> [EXERCISE BRIEF]
Return every line below as is, leaving out the pictures.

# # # # #

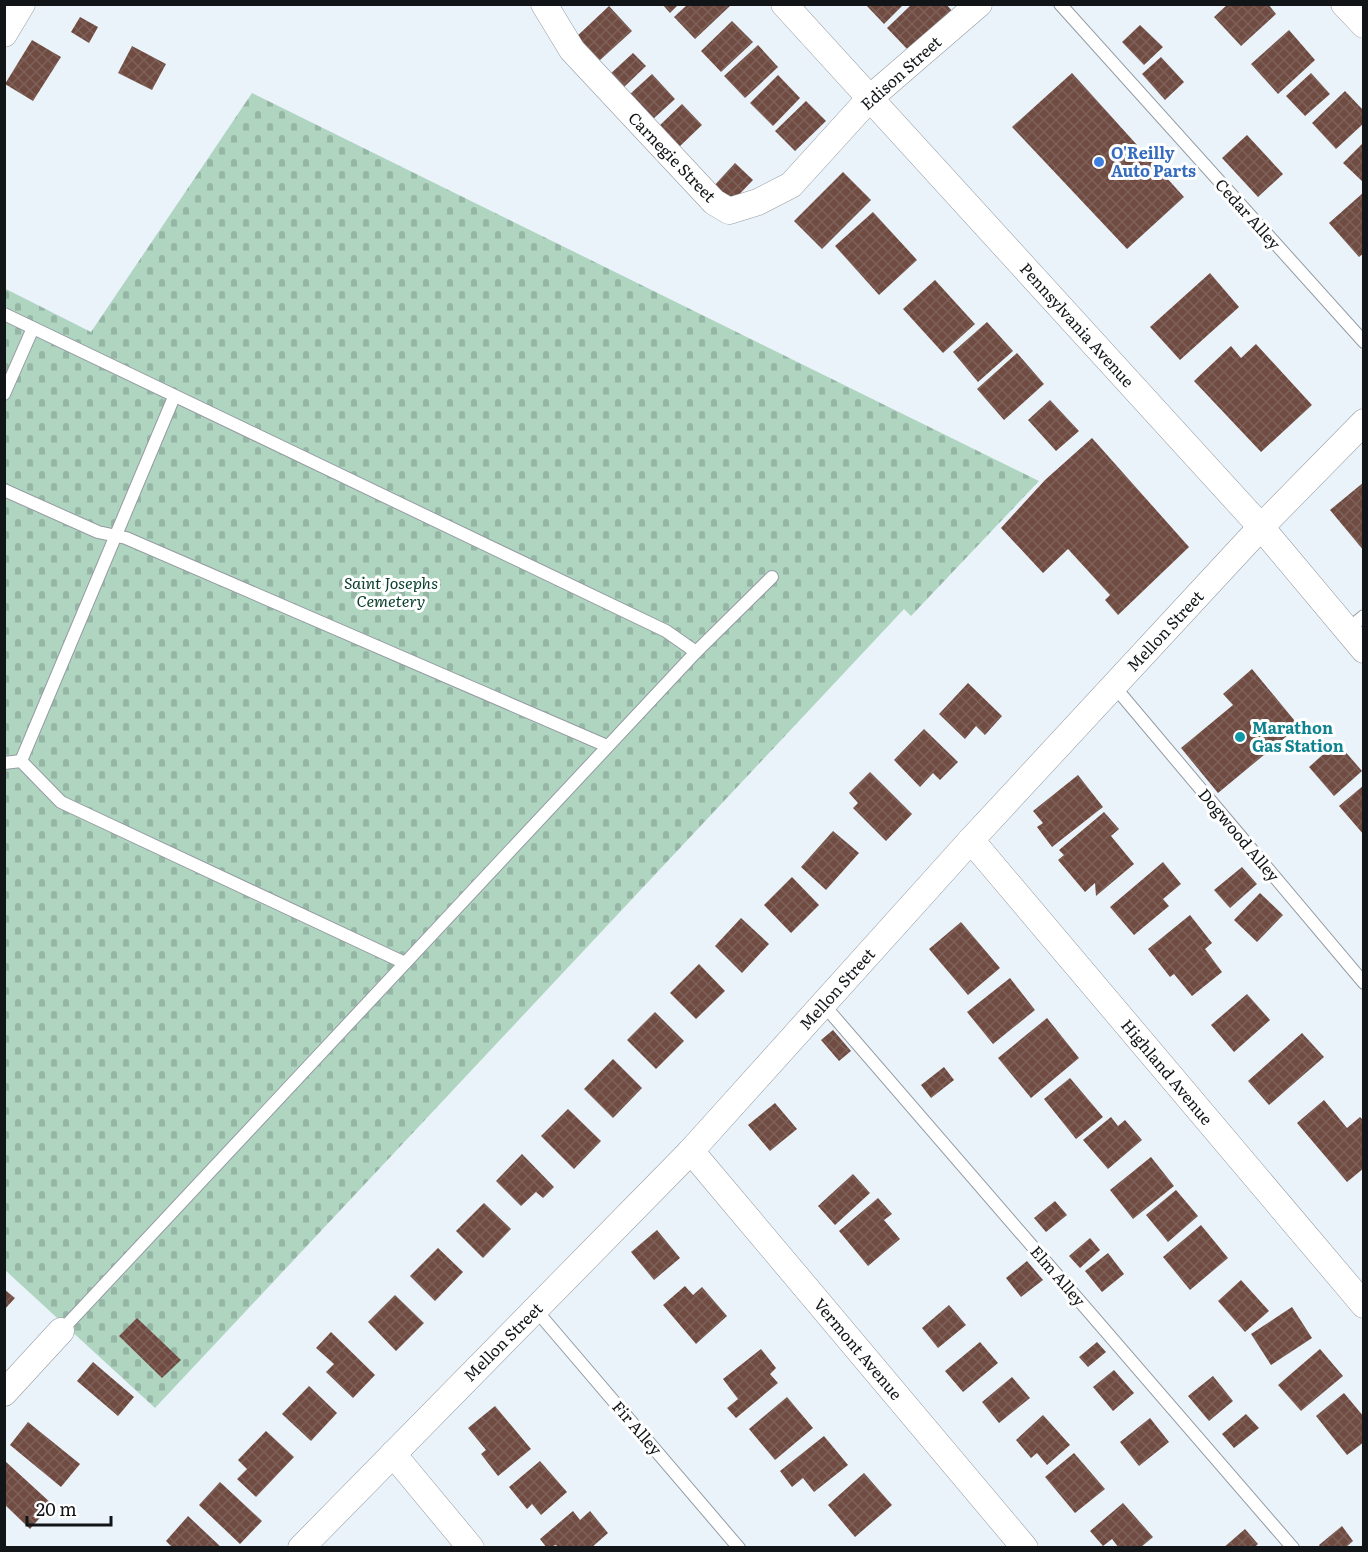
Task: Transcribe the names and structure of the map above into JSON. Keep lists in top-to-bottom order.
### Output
{
  "streets": {
    "street": [
      "Edison Street",
      "Carnegie Street",
      "Pennsylvania Avenue",
      "Mellon Street",
      "Highland Avenue",
      "Vermont Avenue"
    ],
    "lane": [
      "Cedar Alley",
      "Dogwood Alley",
      "Elm Alley",
      "Fir Alley"
    ]
  },
  "crossings": [
    ["Edison Street", "Carnegie Street"],
    ["Edison Street", "Pennsylvania Avenue"],
    ["Pennsylvania Avenue", "Mellon Street"],
    ["Mellon Street", "Dogwood Alley"],
    ["Mellon Street", "Highland Avenue"],
    ["Mellon Street", "Elm Alley"],
    ["Mellon Street", "Vermont Avenue"],
    ["Mellon Street", "Fir Alley"]
  ],
  "parks": ["Saint Josephs Cemetery"],
  "places": ["O'Reilly Auto Parts", "Marathon Gas Station"],
  "scale_bar": "20 m"
}
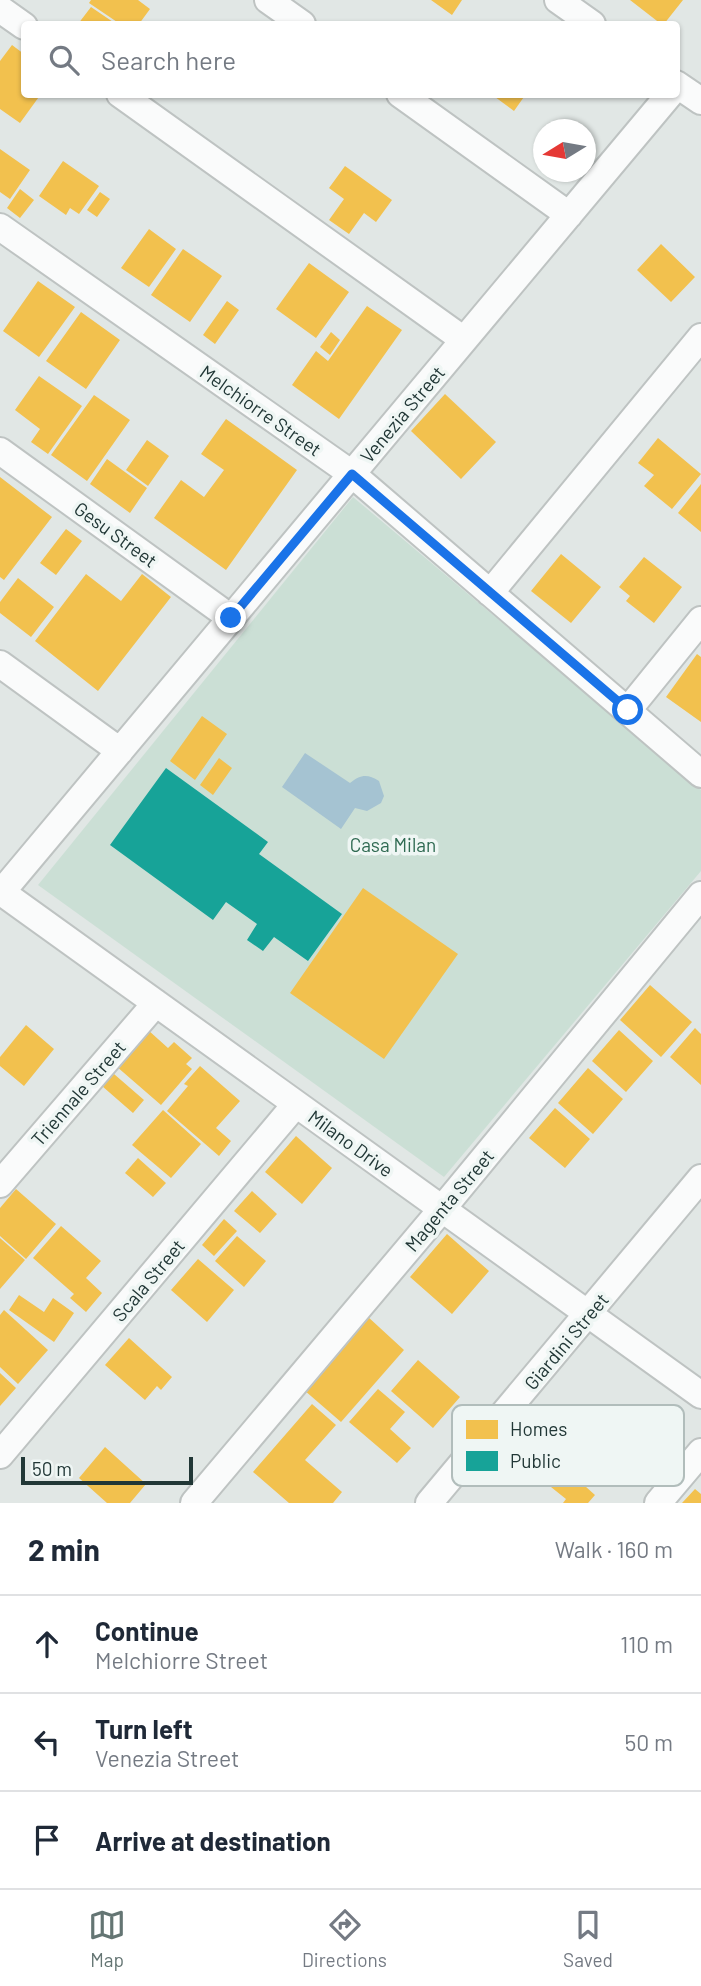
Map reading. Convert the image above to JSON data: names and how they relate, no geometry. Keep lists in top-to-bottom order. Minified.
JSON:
{"streets":{"street":["Melchiorre Street","Venezia Street","Gesu Street","Triennale Street","Milano Drive","Magenta Street","Scala Street","Giardini Street"]},"crossings":[["Melchiorre Street","Venezia Street"],["Venezia Street","Gesu Street"],["Venezia Street","Milano Drive"],["Triennale Street","Milano Drive"],["Milano Drive","Magenta Street"],["Milano Drive","Scala Street"],["Milano Drive","Giardini Street"]],"parks":["Casa Milan"],"legend":["Homes","Public"],"scale_bar":"50 m","north":"left","page":{"search":"Search here","scale":"50 m","heading":["2 min","Walk · 160 m"],"list":[["Continue","Melchiorre Street","110 m"],["Turn left","Venezia Street","50 m"],"Arrive at destination"],"nav":["Map","Directions","Saved"]}}
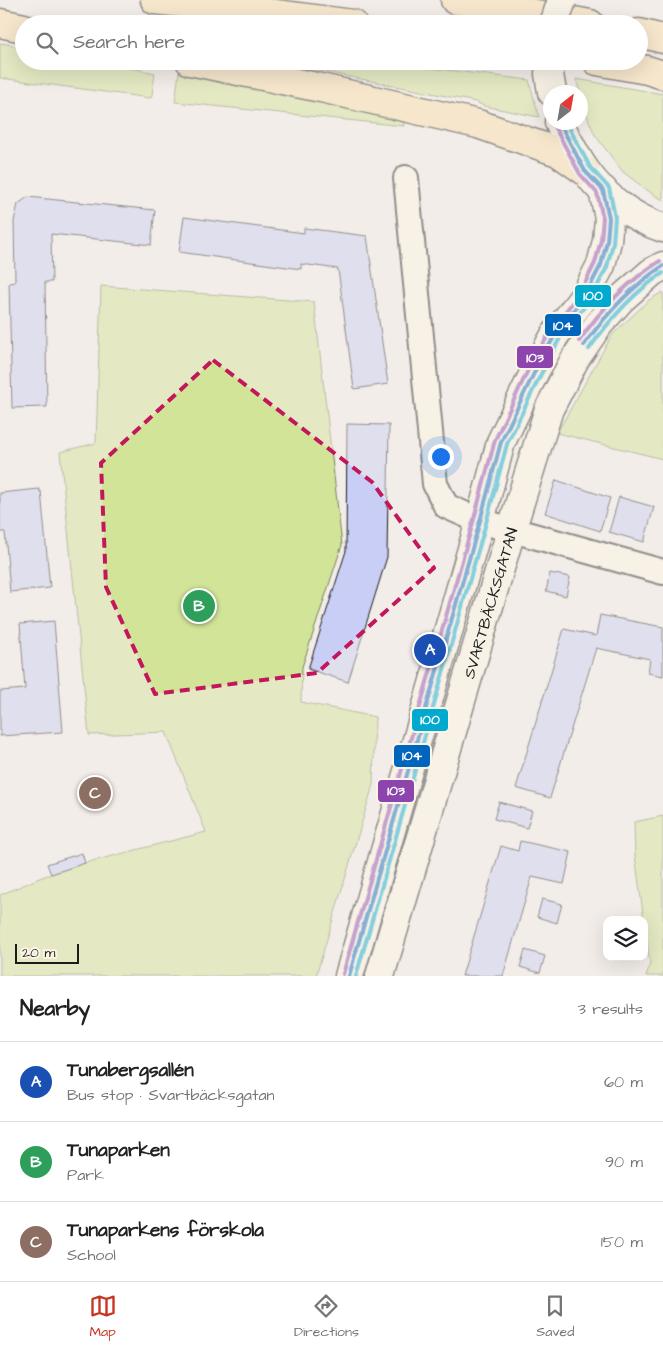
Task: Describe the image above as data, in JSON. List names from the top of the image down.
{
  "streets": {
    "street": ["SVARTBÄCKSGATAN"]
  },
  "lines": ["transit line 104", "transit line 100", "transit line 103"],
  "scale_bar": "20 m",
  "north": "top right",
  "page": {
    "search": "Search here",
    "pins": ["B", "A", "C"],
    "scale": "20 m",
    "heading": ["Nearby", "3 results"],
    "list": [
      {
        "mark": "A",
        "name": "Tunabergsallén",
        "note": "Bus stop · Svartbäcksgatan",
        "value": "60 m"
      },
      {
        "mark": "B",
        "name": "Tunaparken",
        "note": "Park",
        "value": "90 m"
      },
      {
        "mark": "C",
        "name": "Tunaparkens förskola",
        "note": "School",
        "value": "150 m"
      }
    ],
    "nav": ["Map", "Directions", "Saved"]
  }
}
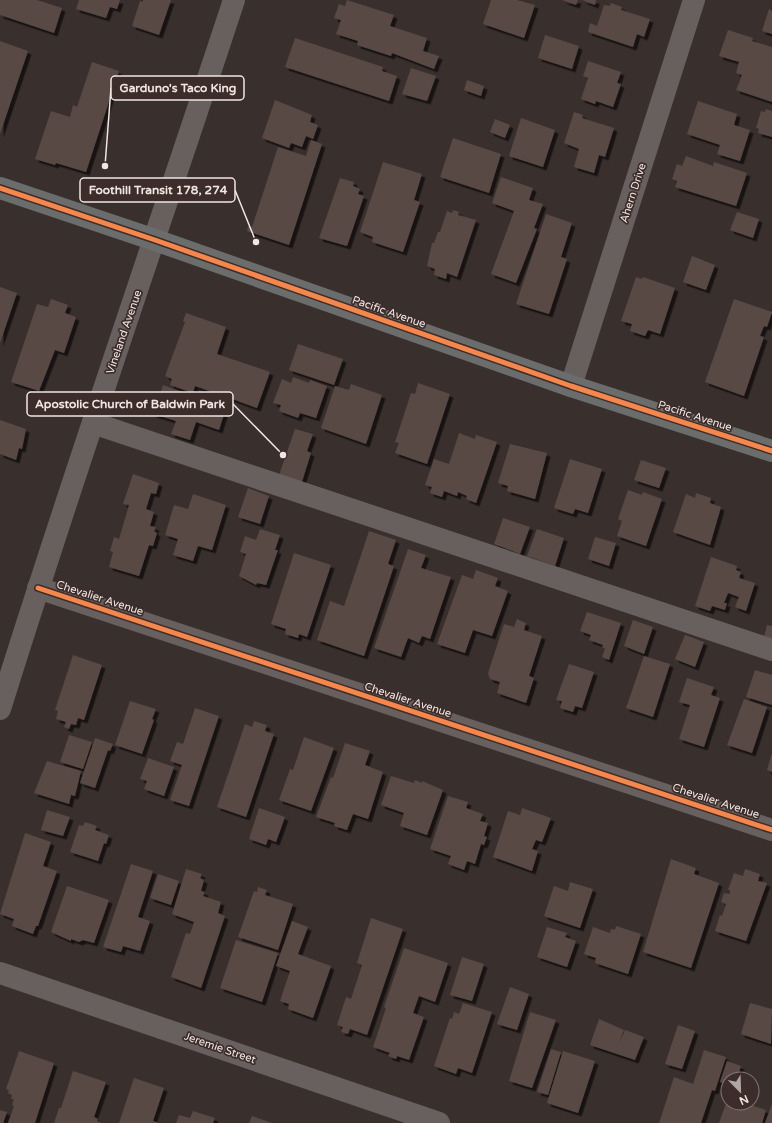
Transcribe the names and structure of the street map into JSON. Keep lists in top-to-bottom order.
{
  "streets": {
    "main road": ["Pacific Avenue"],
    "street": [
      "Ahern Drive",
      "Vineland Avenue",
      "Chevalier Avenue",
      "Jeremie Street"
    ]
  },
  "crossings": [
    ["Ahern Drive", "Pacific Avenue"],
    ["Pacific Avenue", "Vineland Avenue"],
    ["Vineland Avenue", "Chevalier Avenue"]
  ],
  "places": ["Garduno's Taco King", "Foothill Transit 178, 274", "Apostolic Church of Baldwin Park"],
  "north": "bottom right"
}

# # # # #

> [TASK SOLUTION]
Task: Transcribe the names and structure of the map above into JSON. Keep lists in top-to-bottom order.
### Output
{
  "streets": {
    "street": [
      "Edison Street",
      "Carnegie Street",
      "Pennsylvania Avenue",
      "Mellon Street",
      "Highland Avenue",
      "Vermont Avenue"
    ],
    "lane": [
      "Cedar Alley",
      "Dogwood Alley",
      "Elm Alley",
      "Fir Alley"
    ]
  },
  "crossings": [
    ["Edison Street", "Carnegie Street"],
    ["Edison Street", "Pennsylvania Avenue"],
    ["Pennsylvania Avenue", "Mellon Street"],
    ["Mellon Street", "Dogwood Alley"],
    ["Mellon Street", "Highland Avenue"],
    ["Mellon Street", "Elm Alley"],
    ["Mellon Street", "Vermont Avenue"],
    ["Mellon Street", "Fir Alley"]
  ],
  "parks": ["Saint Josephs Cemetery"],
  "places": ["O'Reilly Auto Parts", "Marathon Gas Station"],
  "scale_bar": "20 m"
}
Map reading. Convert the image above to JSON data: names and how they relate, no geometry. Keep lists in top-to-bottom order. Minified.
JSON:
{"streets":{"street":["Melchiorre Street","Venezia Street","Gesu Street","Triennale Street","Milano Drive","Magenta Street","Scala Street","Giardini Street"]},"crossings":[["Melchiorre Street","Venezia Street"],["Venezia Street","Gesu Street"],["Venezia Street","Milano Drive"],["Triennale Street","Milano Drive"],["Milano Drive","Magenta Street"],["Milano Drive","Scala Street"],["Milano Drive","Giardini Street"]],"parks":["Casa Milan"],"legend":["Homes","Public"],"scale_bar":"50 m","north":"left","page":{"search":"Search here","scale":"50 m","heading":["2 min","Walk · 160 m"],"list":[["Continue","Melchiorre Street","110 m"],["Turn left","Venezia Street","50 m"],"Arrive at destination"],"nav":["Map","Directions","Saved"]}}
Task: Describe the image above as data, in JSON. List names from the top of the image down.
{
  "streets": {
    "street": ["SVARTBÄCKSGATAN"]
  },
  "lines": ["transit line 104", "transit line 100", "transit line 103"],
  "scale_bar": "20 m",
  "north": "top right",
  "page": {
    "search": "Search here",
    "pins": ["B", "A", "C"],
    "scale": "20 m",
    "heading": ["Nearby", "3 results"],
    "list": [
      {
        "mark": "A",
        "name": "Tunabergsallén",
        "note": "Bus stop · Svartbäcksgatan",
        "value": "60 m"
      },
      {
        "mark": "B",
        "name": "Tunaparken",
        "note": "Park",
        "value": "90 m"
      },
      {
        "mark": "C",
        "name": "Tunaparkens förskola",
        "note": "School",
        "value": "150 m"
      }
    ],
    "nav": ["Map", "Directions", "Saved"]
  }
}
Transcribe the names and structure of the street map into JSON. Keep lists in top-to-bottom order.
{
  "streets": {
    "main road": ["Pacific Avenue"],
    "street": [
      "Ahern Drive",
      "Vineland Avenue",
      "Chevalier Avenue",
      "Jeremie Street"
    ]
  },
  "crossings": [
    ["Ahern Drive", "Pacific Avenue"],
    ["Pacific Avenue", "Vineland Avenue"],
    ["Vineland Avenue", "Chevalier Avenue"]
  ],
  "places": ["Garduno's Taco King", "Foothill Transit 178, 274", "Apostolic Church of Baldwin Park"],
  "north": "bottom right"
}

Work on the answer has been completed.